広い空は日常のモヤモヤを吸い取ってくれるような包容力がある。
さて、京都といえば、紅葉の名所がたくさんある。
東福寺、南禅寺、嵐山……
しかし、ヒイコはこの秋、どこの名所にも行っていない。
先日、ヒイコの妹・リイコから電話があった。
「ね、来週、お姉ちゃんのとこ行こうと思うんだけど、京都案内してよ」
ヒイコ、瞬時に眉根を寄せた。
「え~。来るのは良いけど、今は無理」
「なんでよ? 紅葉狩りしたいんだけど」
「それだよ~。草木の葉っぱが落ちてから来てください」
「はあ!?」
そんな感じで姉妹げんかへと発展したのであった。
なぜ断ったかって……どこも人まみれで、その場にいるだけで疲弊することが目に見えているからだ。
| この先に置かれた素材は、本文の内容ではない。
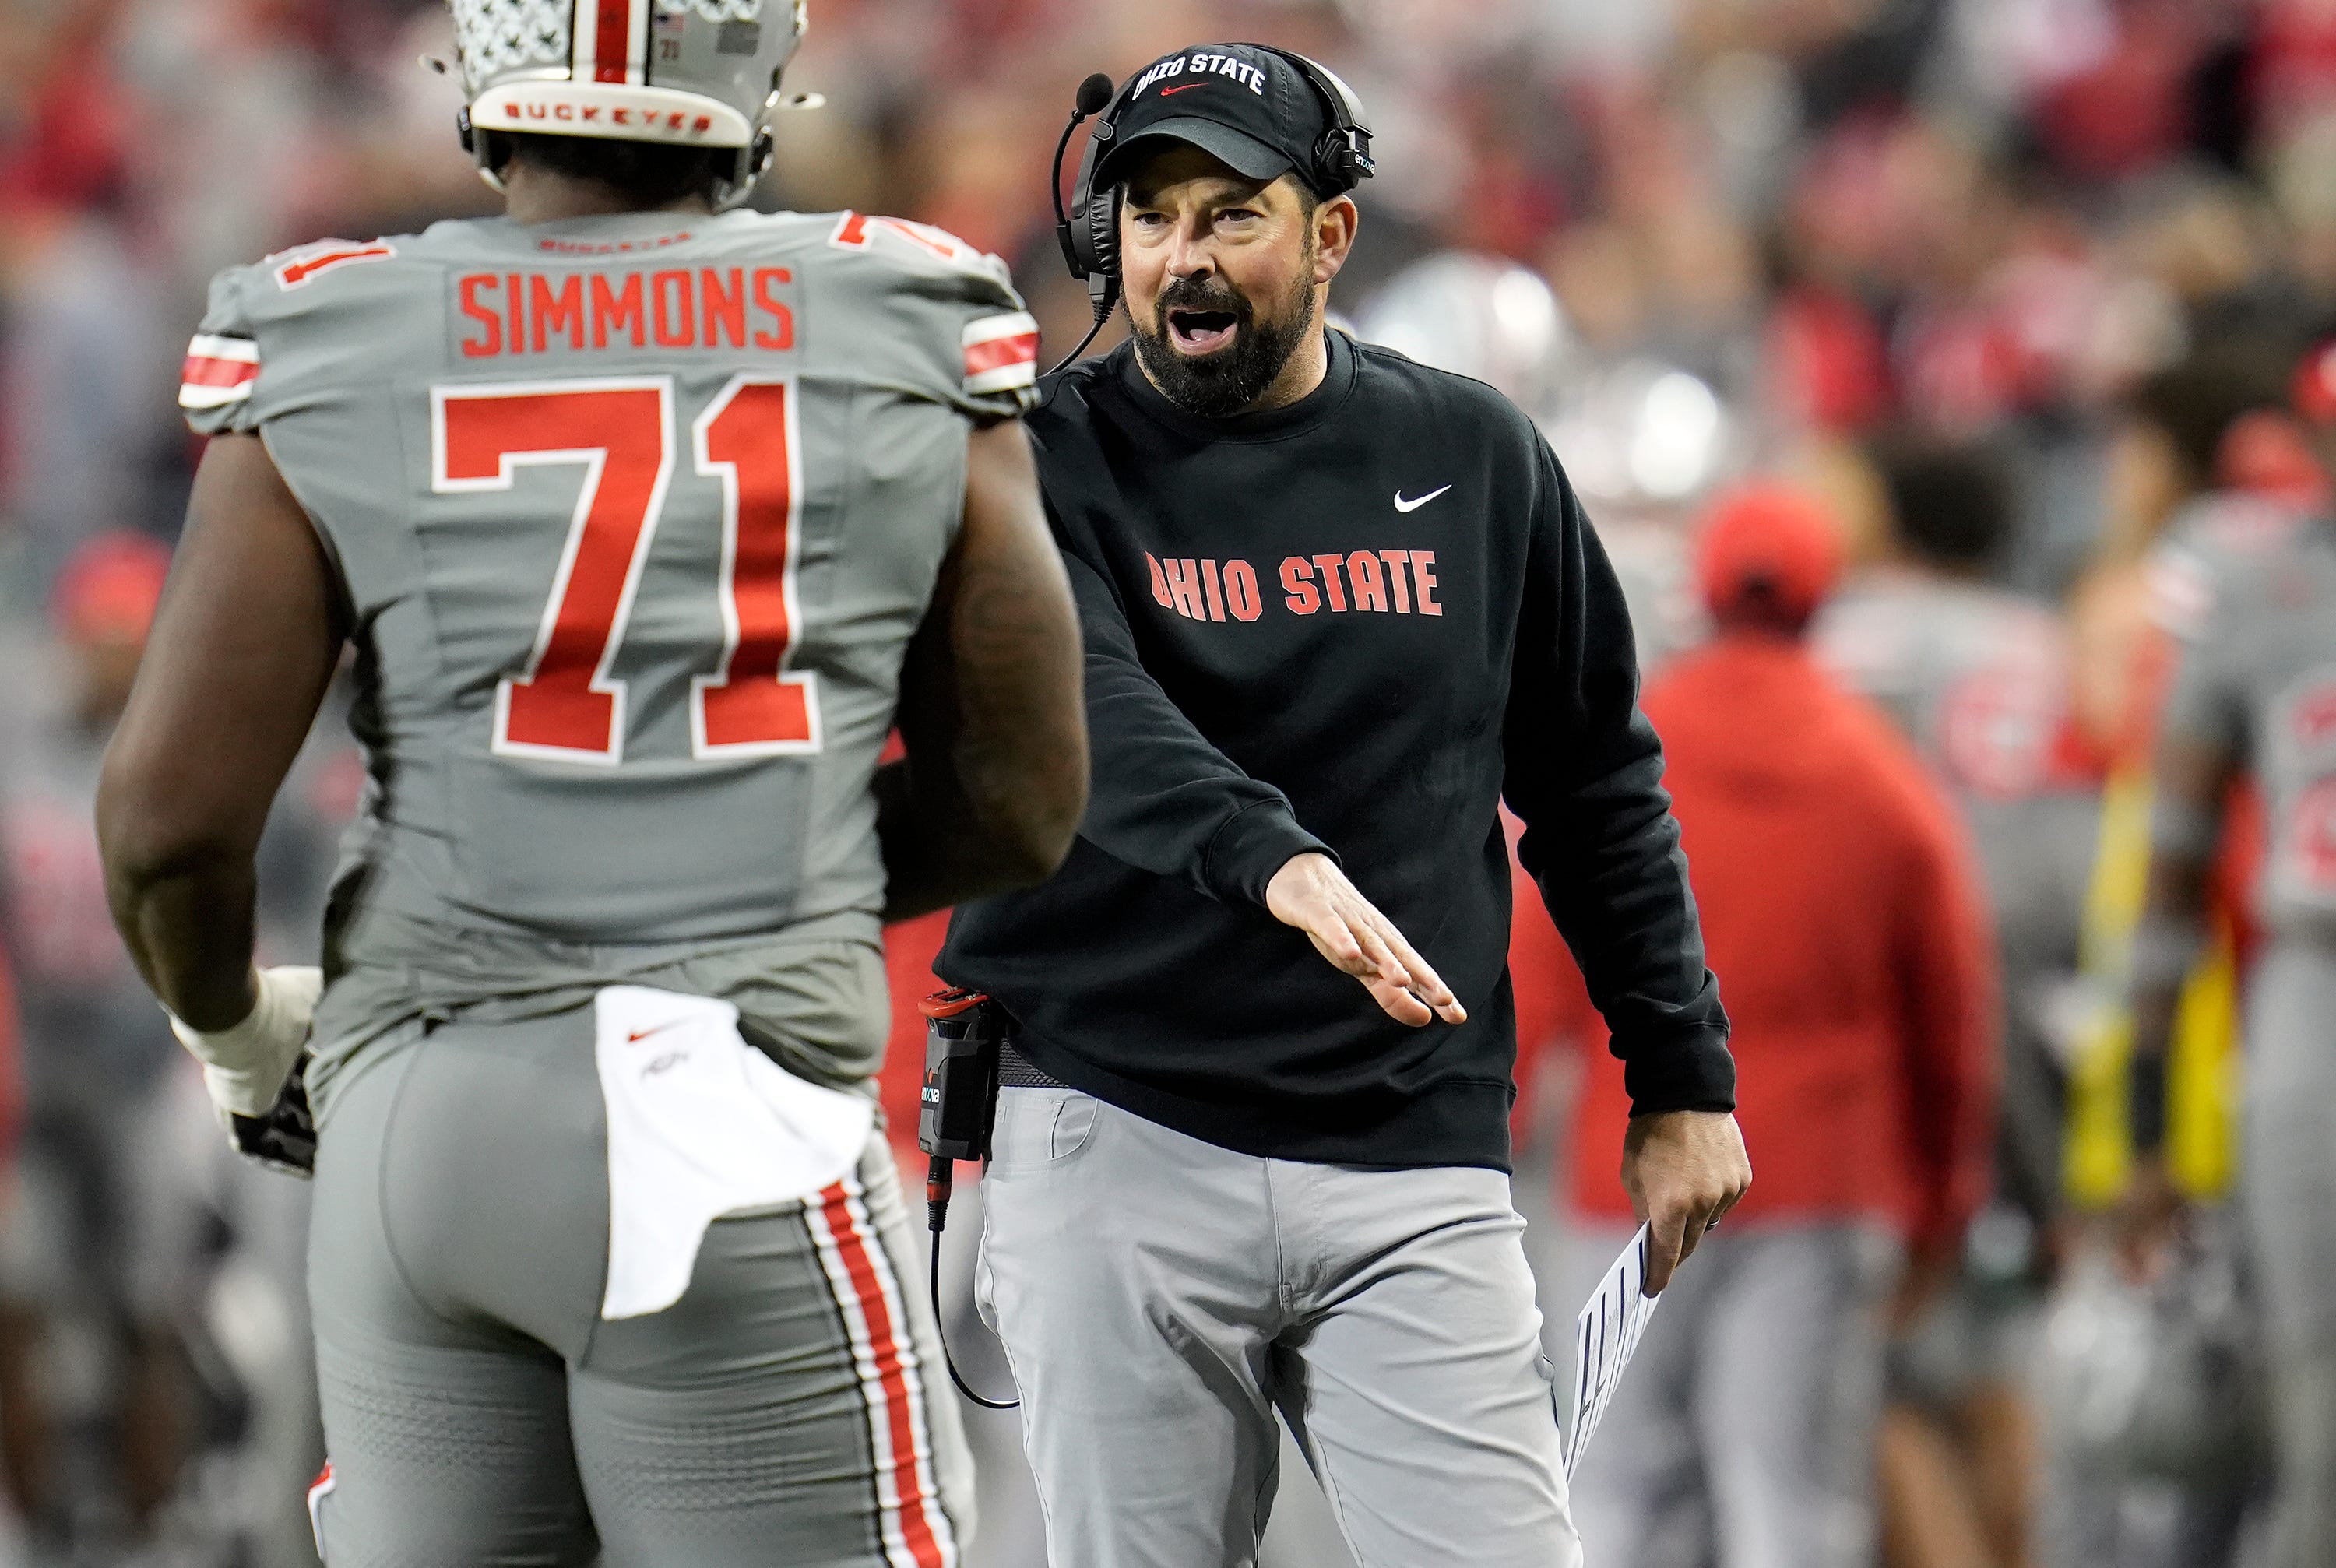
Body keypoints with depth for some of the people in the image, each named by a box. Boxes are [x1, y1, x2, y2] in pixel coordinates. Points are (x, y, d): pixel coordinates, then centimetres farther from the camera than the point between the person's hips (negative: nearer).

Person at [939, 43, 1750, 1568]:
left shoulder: (1472, 456, 9)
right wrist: (1275, 861, -38)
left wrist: (1683, 1077, 14)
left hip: (1413, 1164, 1)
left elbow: (1596, 782, 17)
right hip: (1117, 1148, -1)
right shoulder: (1049, 460, -1)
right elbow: (1085, 711, -20)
立花ヒイコ、祭りは好きだが、人混みは嫌いだ。紅葉と人混み、天秤にかけたら、僅差で人混みが優勢になった。
――とは言ったものの、紅葉観たい……
矛盾だらけのヒイコが何気なく自転車を走らせていると――
暖かい日光に照らされ黄金色に輝くイチョウ並木が目に飛び込んできた。
――わあお……!!
大きな青空とイチョウ並木……最高のロケーションである。
――観光名所、行かなくても十分じゃん!!
ほくほくのヒイコはふと気づいた。
この通りの空がやたら広く見える違和感に。
――なぜ……?
翌日、草刈先輩にこの違和感を話してみた。すると、あっという間に違和感の正体が判明した。
「それは、電柱がないからでしょうね」
「で、電柱!?」
「電線、なかったんとちゃう?」
――電線……確かになかった、かもしれない。
「大通りの一部は電柱が地中化されてるから。障害物なく、空が広く見えたんちゃう?」
――なるほど! 電柱が地中化って訳分からんけど……なるほど!!
そう、イチョウ並木が綺麗な大通りには電柱と電線がない。それが空を大きく見せている所以であった。
「だったら……いっそのこと全部地中化したら、もっと綺麗な街並みになるのに」
草刈先輩はふふふといたずらな笑みを浮かべた。
「とんでもなく巨額な資金があればできるかも、ね」
――きょ、巨額な……!!!
草刈先輩の不敵な笑みが示す『巨額』がヒイコには恐ろしく、想像すらできないのであった。